As for the Electoral College, things are hardly looking hopeless there either. Recent polls show the Republican candidate ahead in such key battleground states as Colorado, Florida, Missouri and North Carolina. Sure it’s close in those states, but the only places where candidate Obama is ahead by double digits are states everyone expected him to carry. Shouldn’t the pundits be asking why Obama’s only ahead by 2% in Michigan — the state whose economy he supposedly saved with the bailout of GM and Chrysler?
Don’t get me wrong, I may join everybody on MSNBC and vote for Obama. But when I look at a candidate whose job approval has seldom topped 50% since 2009, presiding over a nation where 60% of voters think their country is on the wrong track, during the weakest economic recovery of my lifetime, it’s a little hard to believe his challenger in the presidential race is done for. A more plausible interpretation of this week’s campaign developments is that Obama is peaking too soon, and the media narrative will soon shift to stories about a “resurgent” Romney.

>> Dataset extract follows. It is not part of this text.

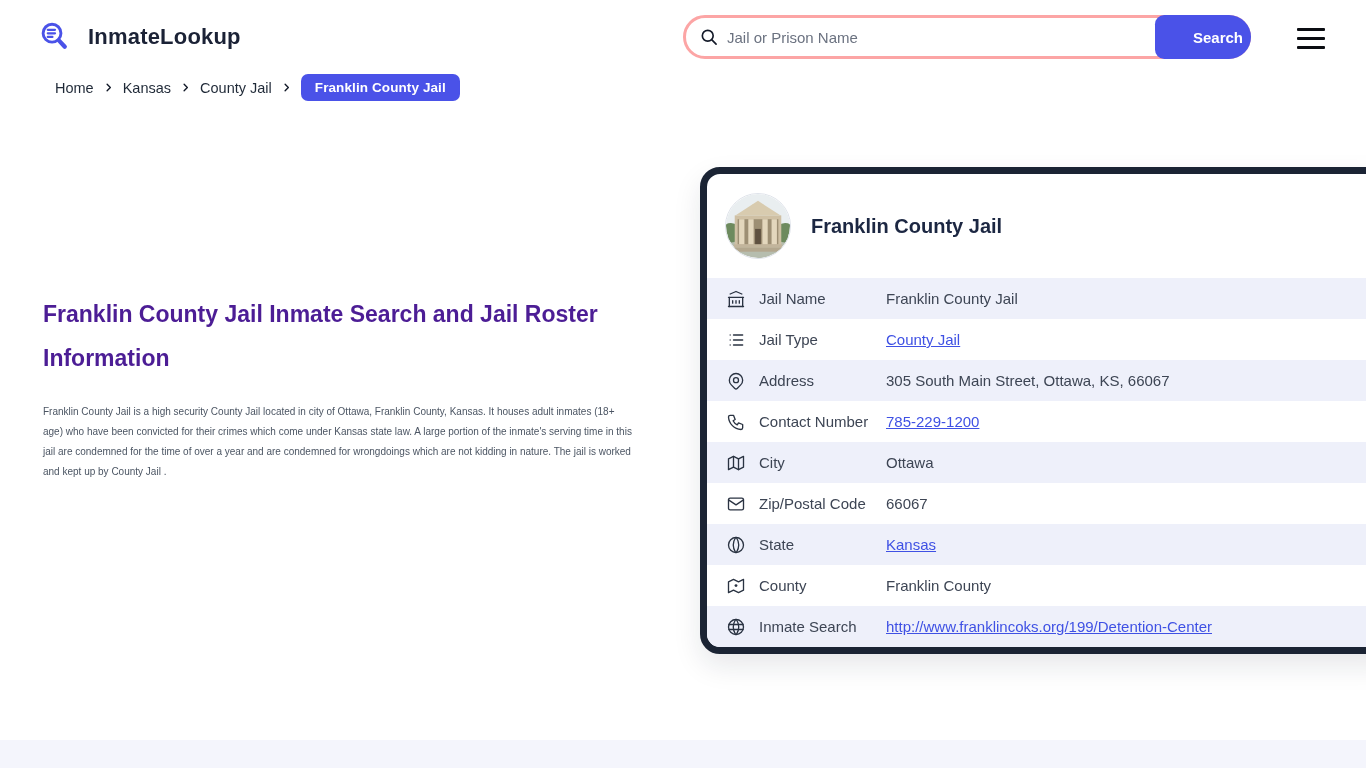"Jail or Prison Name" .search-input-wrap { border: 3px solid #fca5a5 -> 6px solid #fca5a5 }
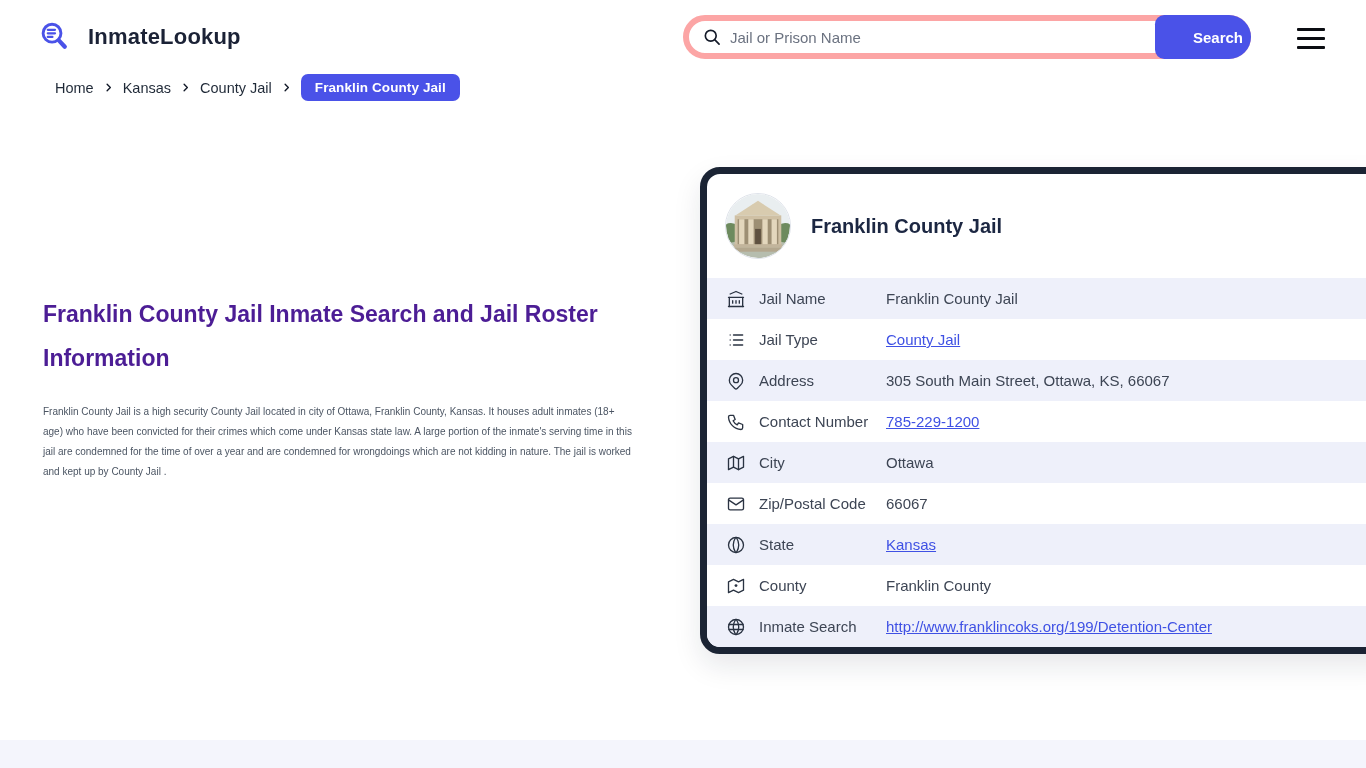"Franklin County Jail Inmate Search" .article h1 { color: #4c1d95 -> #8b5cf6; line-height: 44px -> 25px; margin: 16px 0 22px 0 -> 0 0 22px 0 }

Isn’t that the way it happens in every presidential campaign? The challenger makes some mis-steps while transitioning from the primaries to the general election and then gradually gains a more secure footing. Meanwhile, the incumbent leverages the advantages of being in office early on, becomes over-confident, and then makes a mistake that gives his opponent an opening. When you’re 60 years old like I am, you can remember this script playing out many times in the past. When you’re 30 as many of the media pundits and online commentators are, the notion that everything can change overnight seems less plausible — because you can’t remember all the times it did.
Like I said, I may vote for Obama. But the oldest lesson of American politics is that when the economy is weak, the incumbent loses. This economy is weak and Obama is the incumbent. Republicans don’t need to start forming a funeral cortege just yet — unless, of course, they’ve decided they don’t really believe in their party’s message.